Earth has not anything to show more fair:
Dull would he be of soul who could pass by
A sight so touching in its majesty;
This city now doth, like a garment, wear
The beauty of the morning; silent, bare,
Ships, towers, domes, theaters, and temples lie
Open unto the fields, and to the sky;
All bright and glittering in the smokeless air.
Never did sun more beautifully steep
In his first splendor valley, rock, or hill;
Ne'er saw I, never felt, a calm so deep!
The river glideth at his own sweet will:
Dear God! The very houses seem asleep;
And all that mighty heart is lying still.
This poem makes a nice counterpart to another famous sonnet by Wordsworth, "The World Is Too Much With Us," in which the speaker grieves bitterly to find himself unmoved by nature, alienated from the earth. In contrast, the speaker here is deeply moved by the scene in front of him, a scene not of nature but of the city. With surprise, he discovers that London has its own beauty, unexcelled by nature: "Earth has not anything to show more fair."
It is so early in the morning that the factories have not yet begun pouring out smoke, and the streets are silent. For this brief moment, London, a center of industrial, political, and financial power, strangely evokes a feeling of tenderness. It is not that the city is not majestic, but now it is "touching in its majesty." The speaker's tenderness grows as he personifies London in terms that might describe a beloved woman: "This city now doth, like a garment, wear/ The beauty of the morning." The words "silent" and "bare" and the phrase "lie/ open" suggest a peaceful vulnerability. Instead of opposing the influences of nature, the city is receptive to them-- "Open unto the fields and to the sky." Man-made structures, just for this moment, receive the sun's light as gently and naturally as the countryside would do.
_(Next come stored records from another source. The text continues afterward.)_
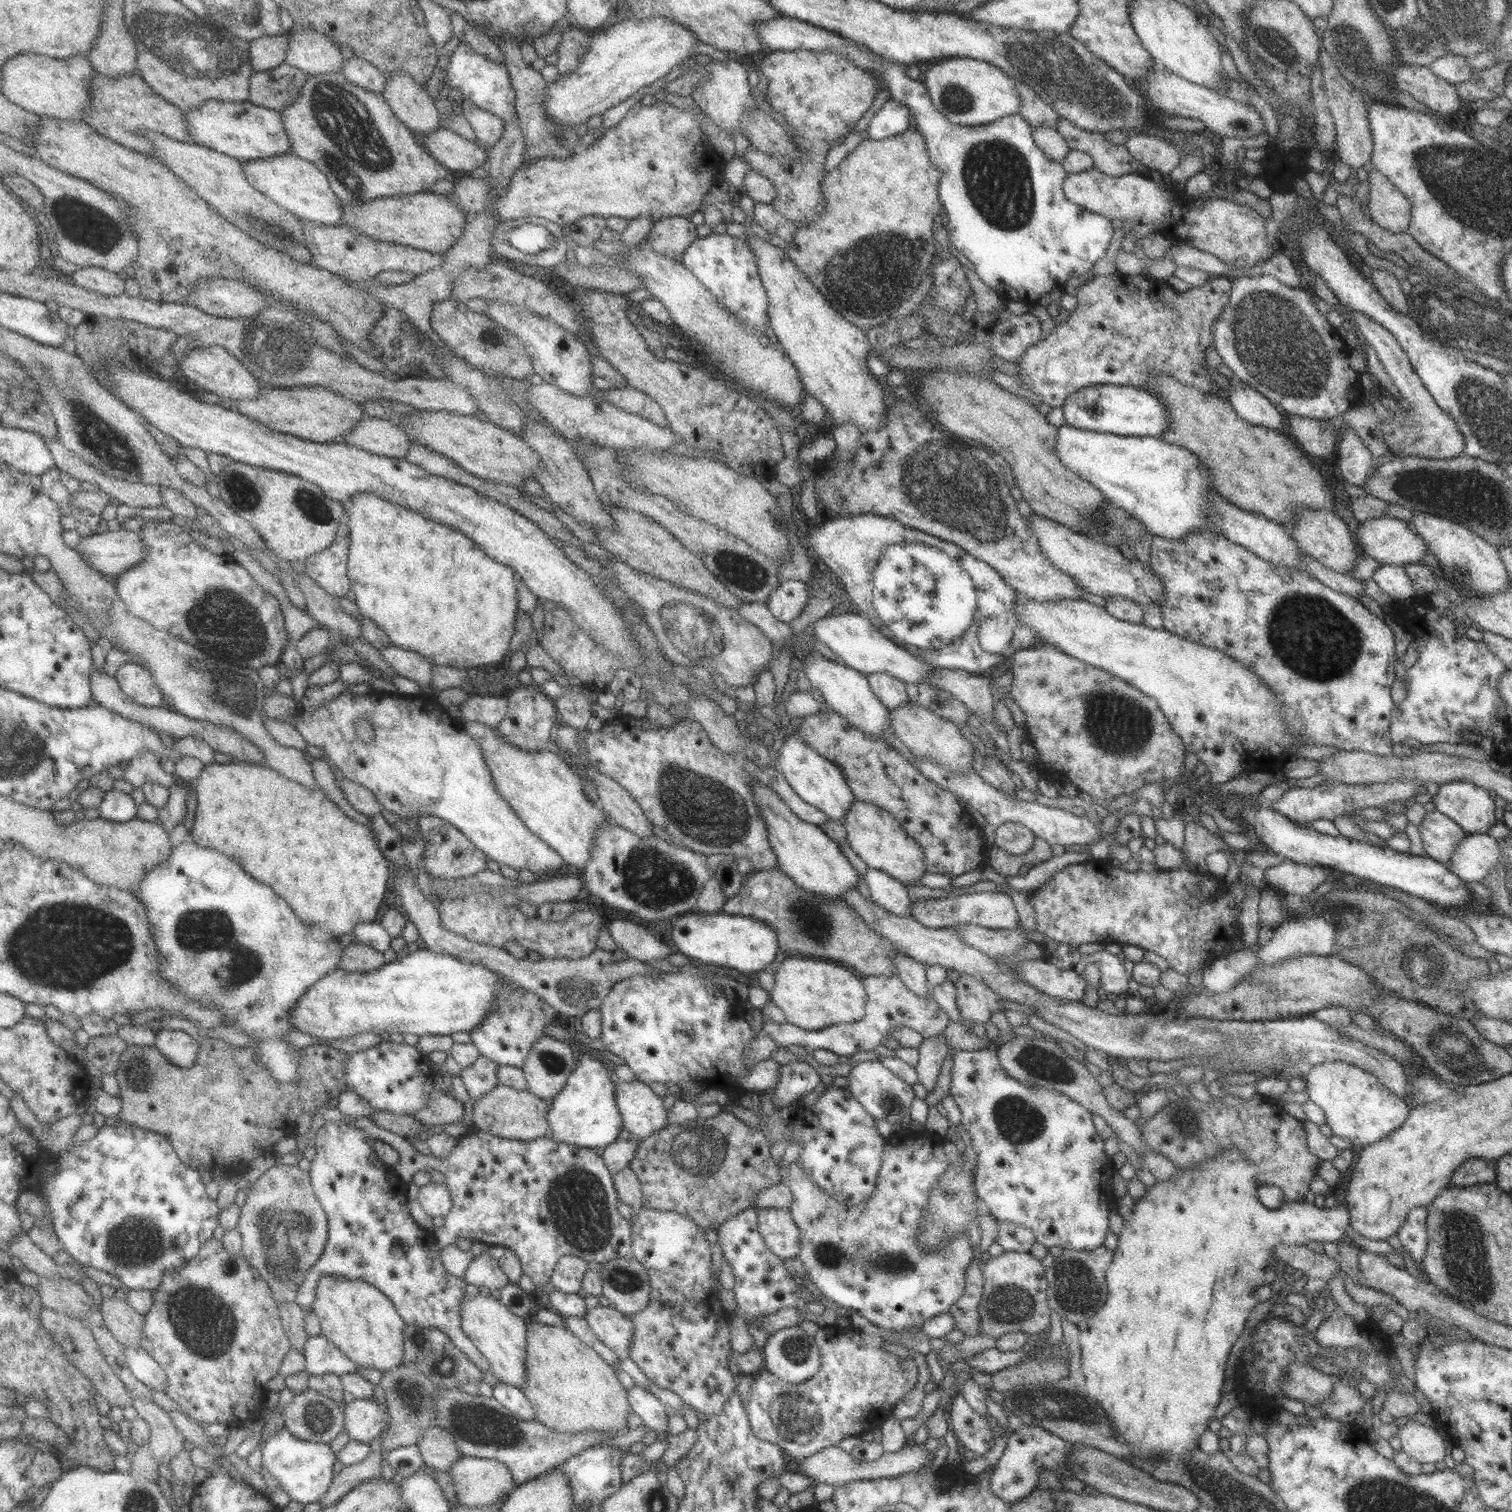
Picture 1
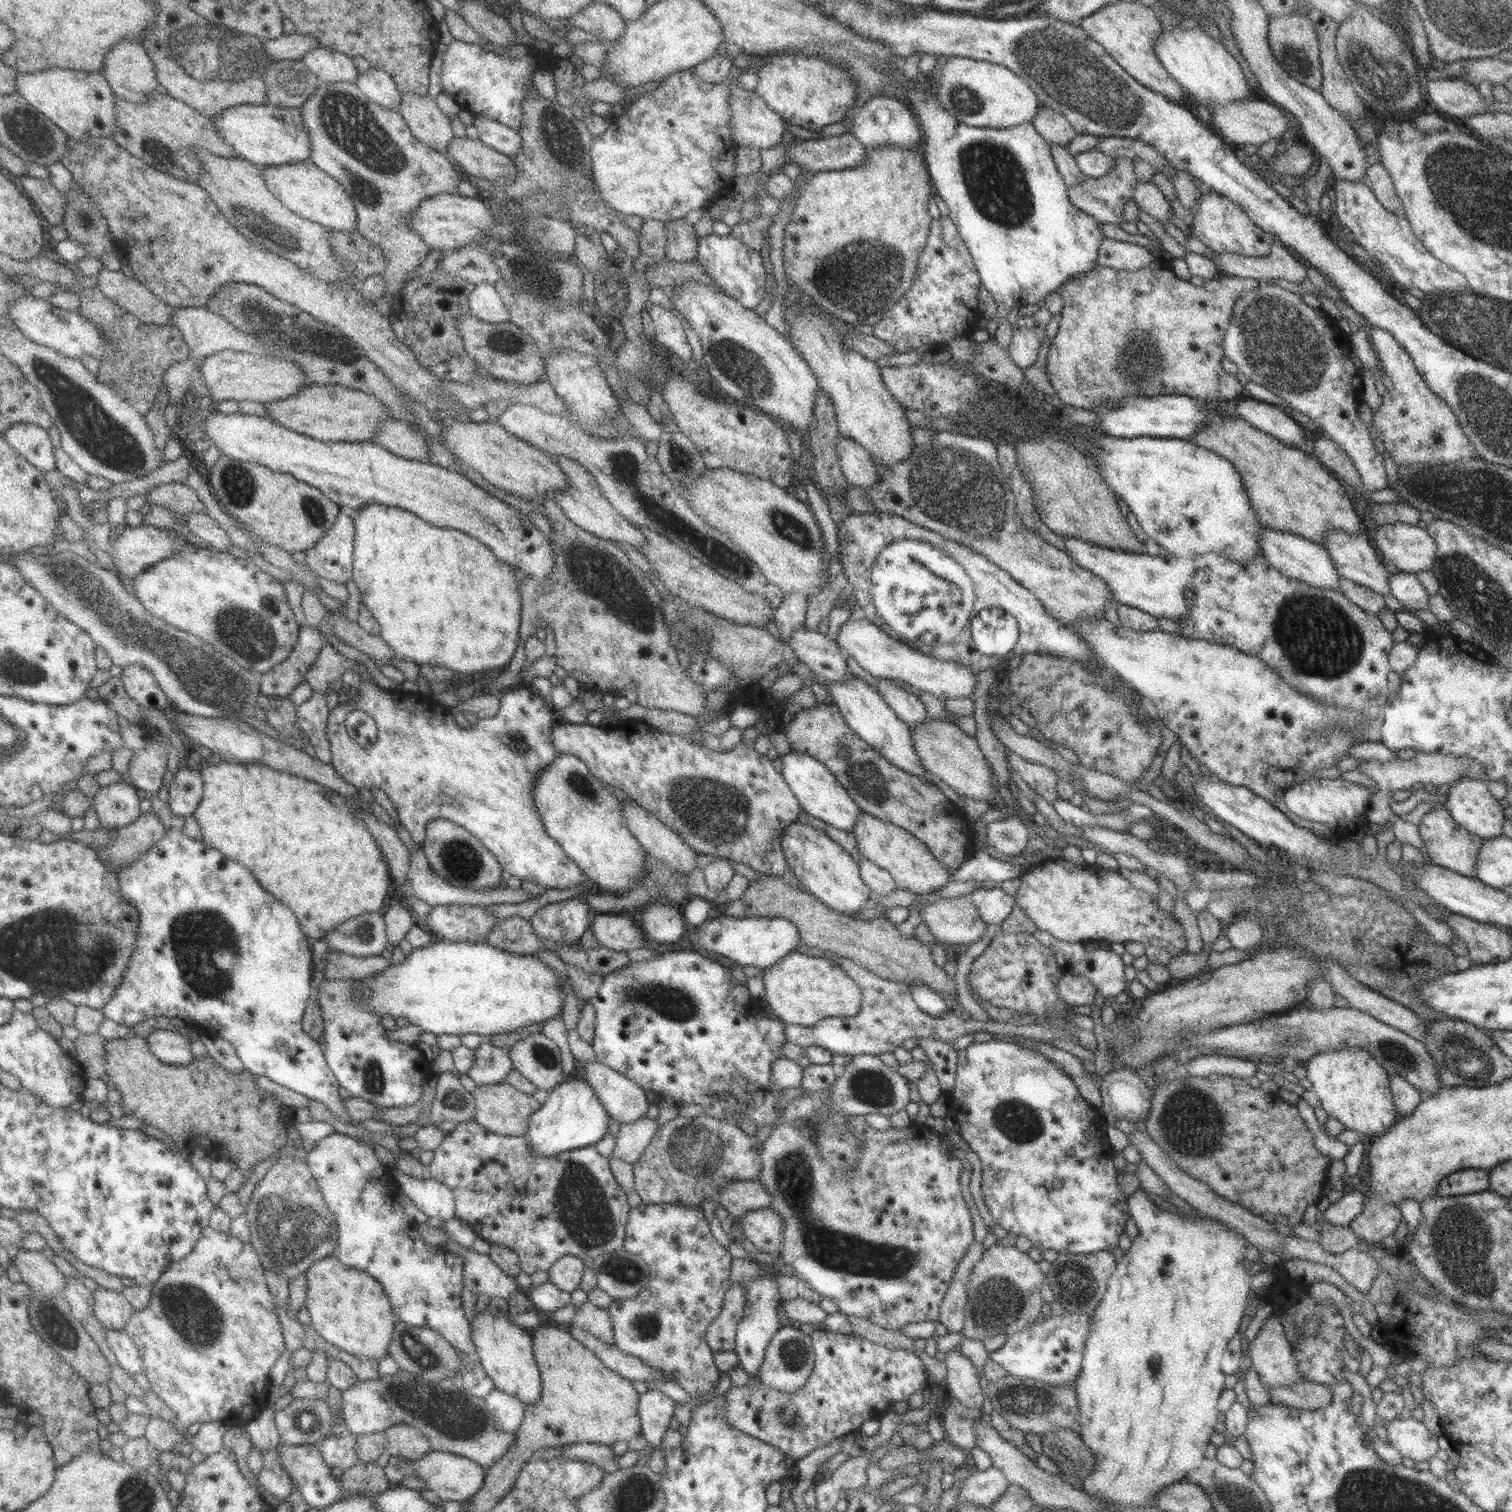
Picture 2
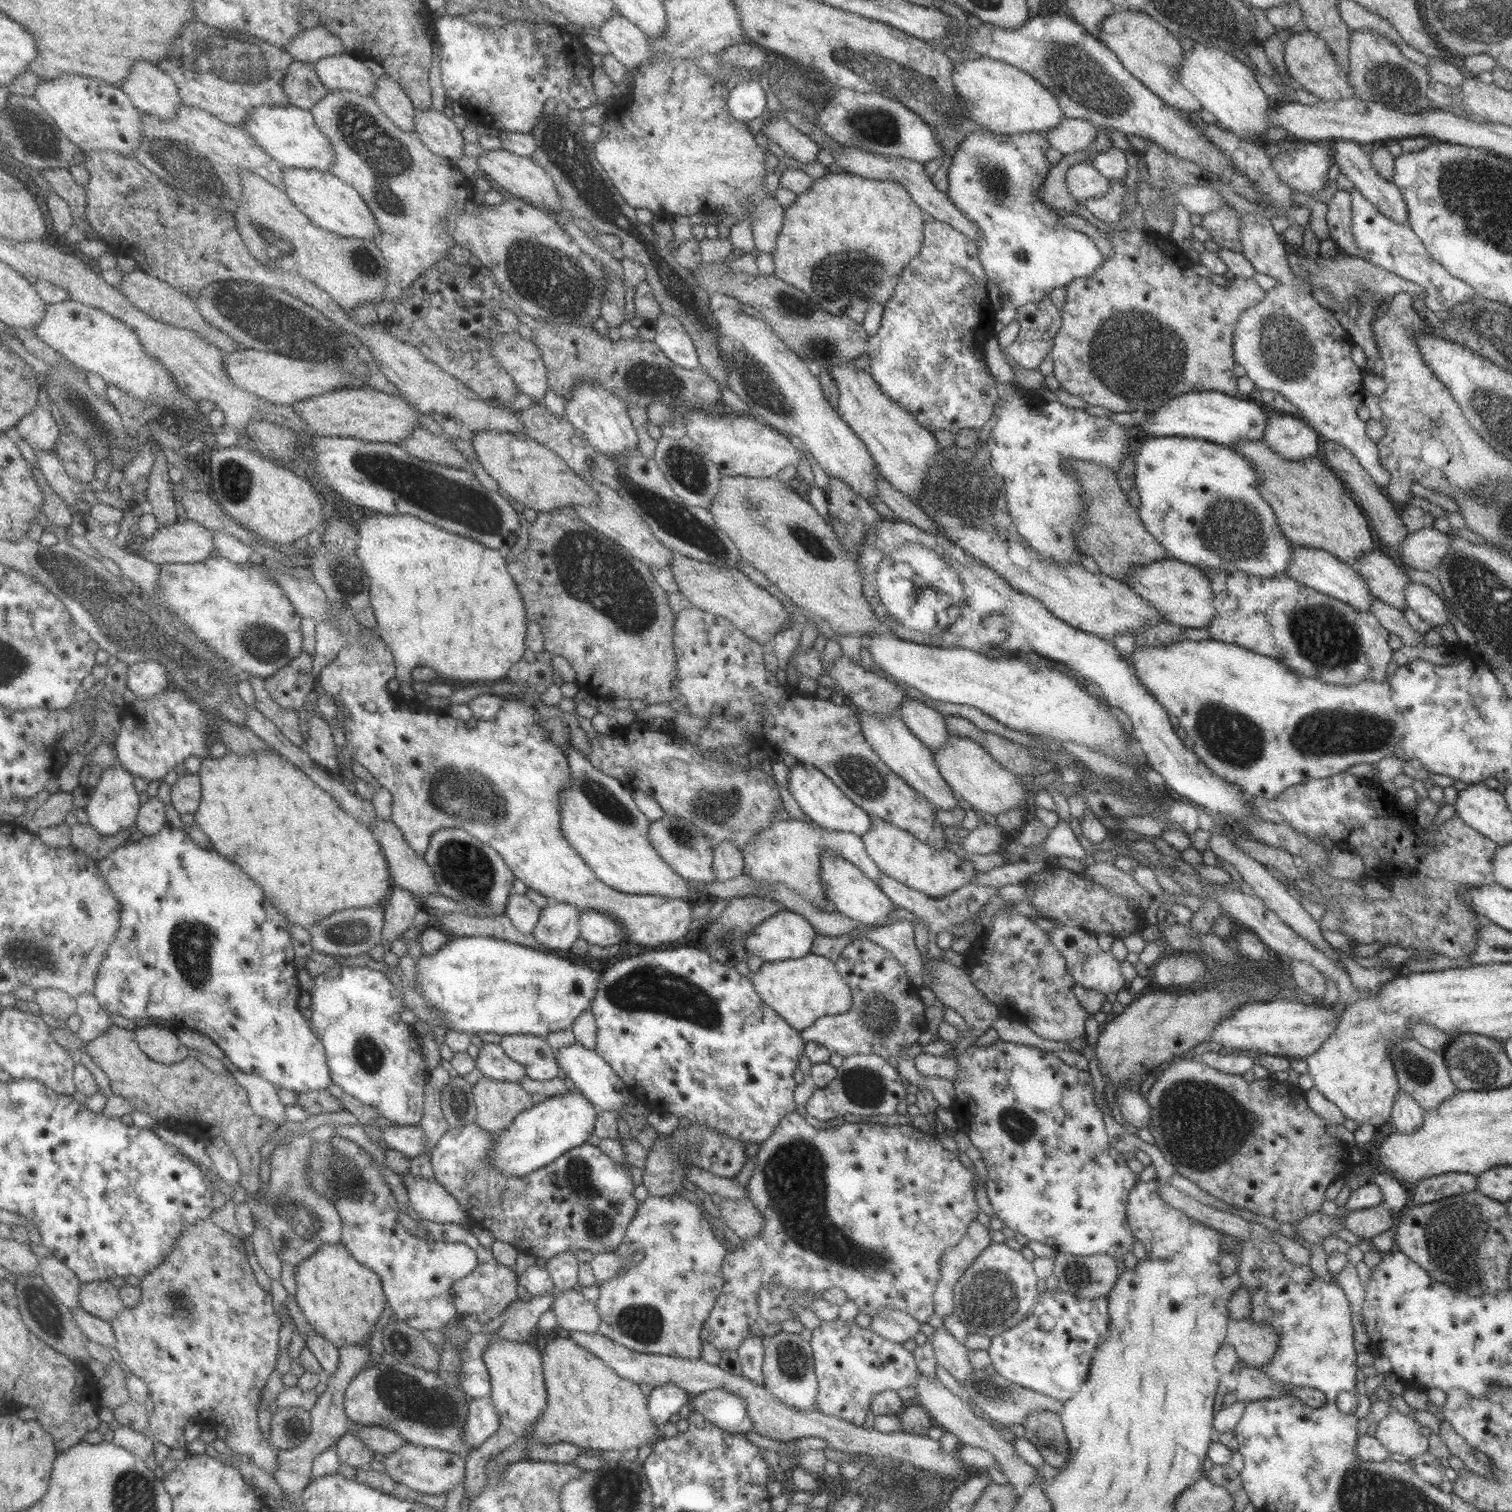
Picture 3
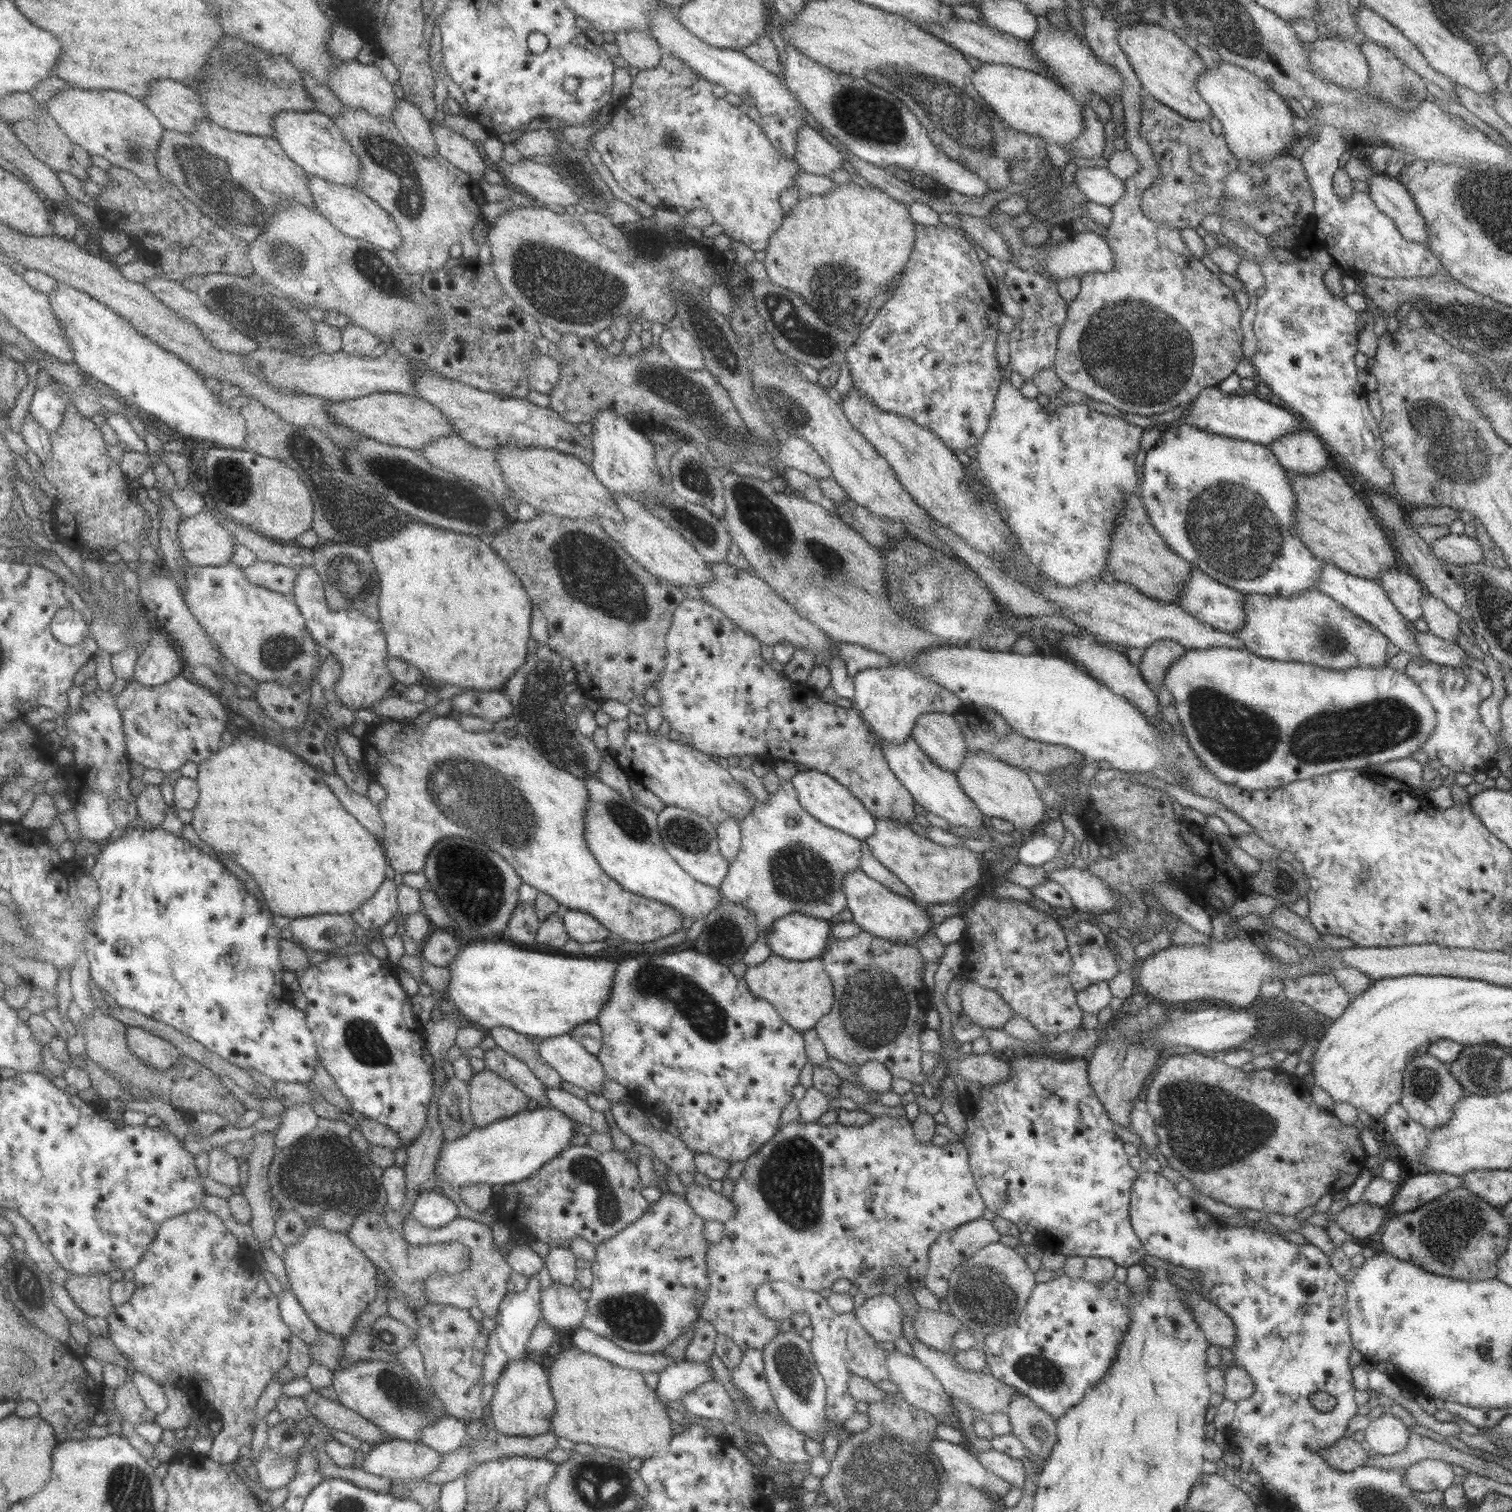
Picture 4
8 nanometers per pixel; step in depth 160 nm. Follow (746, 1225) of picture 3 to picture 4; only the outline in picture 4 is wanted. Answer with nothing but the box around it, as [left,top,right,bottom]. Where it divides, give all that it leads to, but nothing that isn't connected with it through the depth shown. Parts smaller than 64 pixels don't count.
[684,1182,736,1225]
As he suddenly perceives this tranquility and harmony, the speaker feels the "calm" carried instantly into his own psyche: "Ne'er saw I, never felt, a calm so deep!" The two verbs in the sentence are joined together in their action; seeing and feeling have flowed together into a single motion. After observing his own feelings, the speaker turns outward again to gaze at the peaceful movement of the river, the sleeping houses, the entire 'heart" of the city, and its strange, beautiful stillness. Aren't we lucky that Wordsworth could describe this moment?